Helena Corleta, MD., Obstretics & Gynecology Specialist. General Surgery Specialist. Ph.D. in Human Reproduction by Ludwig Maximilian University-Germany.
What is it?
Endometriosis is a benign condition characterized by the presence of endometrial tissue (the tissue that covers the womb internally) outside the uterine cavity.
How does it develop?
The exact cause is unknown. A theory suggests that during menstruation endometrial cells pass through the Fallopian tubes to the peritoneal cavity, in which they implant. The most common sites of implantation are the ovary, Fallopian tubes, womb's external surface, and rectovaginal septum (region between the vagina and the rectum). Other theories suggest changes in the immune system, and even genetic heritage.
What does one feel?
The most common symptoms include:
|severe dysmenorrhea (cyclic pelvic pain that takes place before and during menstruation)

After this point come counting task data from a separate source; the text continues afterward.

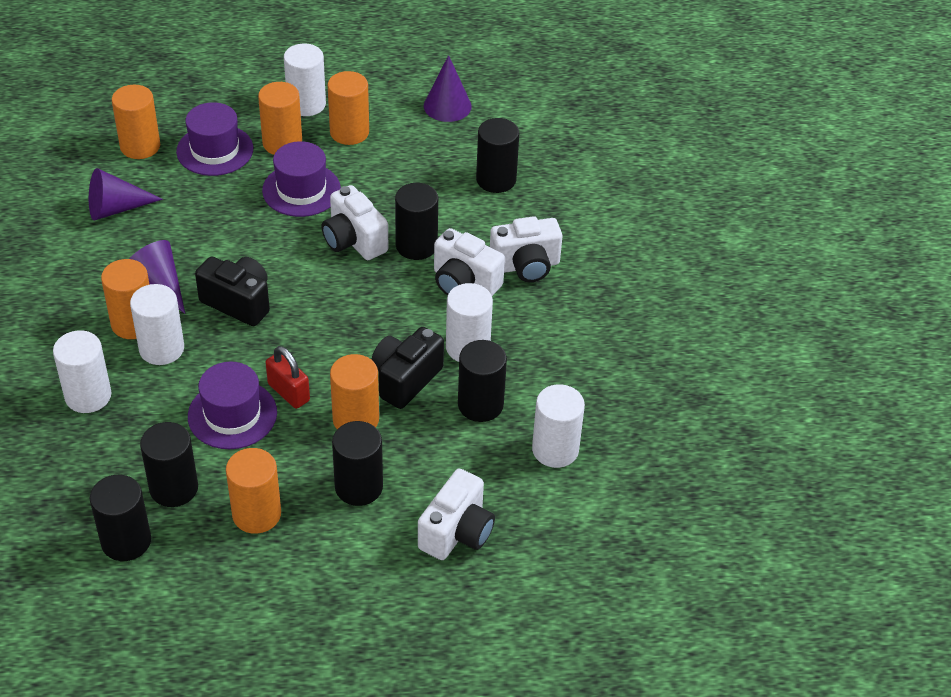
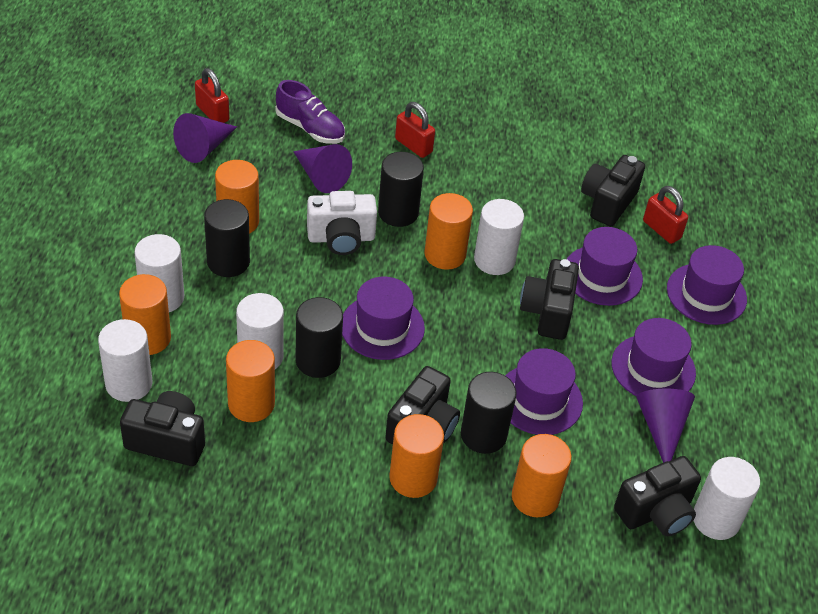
black camera: [195,256,270,326] [371,327,444,409] = 2 -> [120,391,205,466] [385,366,460,445] [520,259,579,340] [581,155,645,226] [614,456,701,536] = 5
black cylinder: [90,475,151,561] [140,422,198,507] [332,421,383,506] [395,183,438,260] [458,340,507,422] [476,118,519,193] = 6 -> [204,199,250,277] [295,297,343,378] [378,152,424,227] [461,372,517,454] = 4
purple hat: [176,102,253,176] [188,362,277,449] [262,141,341,217] = 3 -> [342,277,425,360] [505,348,583,435] [567,227,643,306] [611,318,696,396] [667,245,747,325] = 5
purple shoe: none = 0 -> [275,80,345,144] = 1
red padlock: [266,346,310,409] = 1 -> [195,68,229,123] [395,102,435,158] [643,186,688,244] = 3
white camera: [321,185,388,260] [418,468,495,560] [434,228,505,296] [490,216,562,282] = 4 -> [307,191,377,255] = 1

|dyspareunia (pain during and after the sexual intercourse)
|chronic pelvic pain
|urinary symptoms with painful urination
|pain in the lower lumbar region (back)
How is the diagnosis achieved?
The diagnosis usually includes laparoscopy, which is a surgical procedure performed in an outpatient unit, consisting of a camera inserted into the abdominal cavity through the navel, allowing the identification of lesions and determining the extension of the disease. The removal of a small piece of suspect tissue (biopsy) to carry out an anatomopathological exam will provide a reliable diagnosis.
How is it treated?
Treatment will depend upon patient age, extension of the disease, symptom severity, infertility duration, and the couple's reproductive plans.
The treatment may include surgery, which can be conservative, removing areas of endometriosis by means of laparoscopy with the purpose to decrease pain or allow gestation, or aggressive, removing the ovary, and even the womb. In the therapy with medicaments, several drugs can be used aiming at the establishment of an unfavorable situation to ectopic implants, suppressing hormones and causing amenorrhea (absence of menstruation).
How can it be prevented?
There's no way to prevent the endometriosis that affects women in their reproductive years, but those taking oral contraceptives to control pregnancy have a lower incidence of this disease.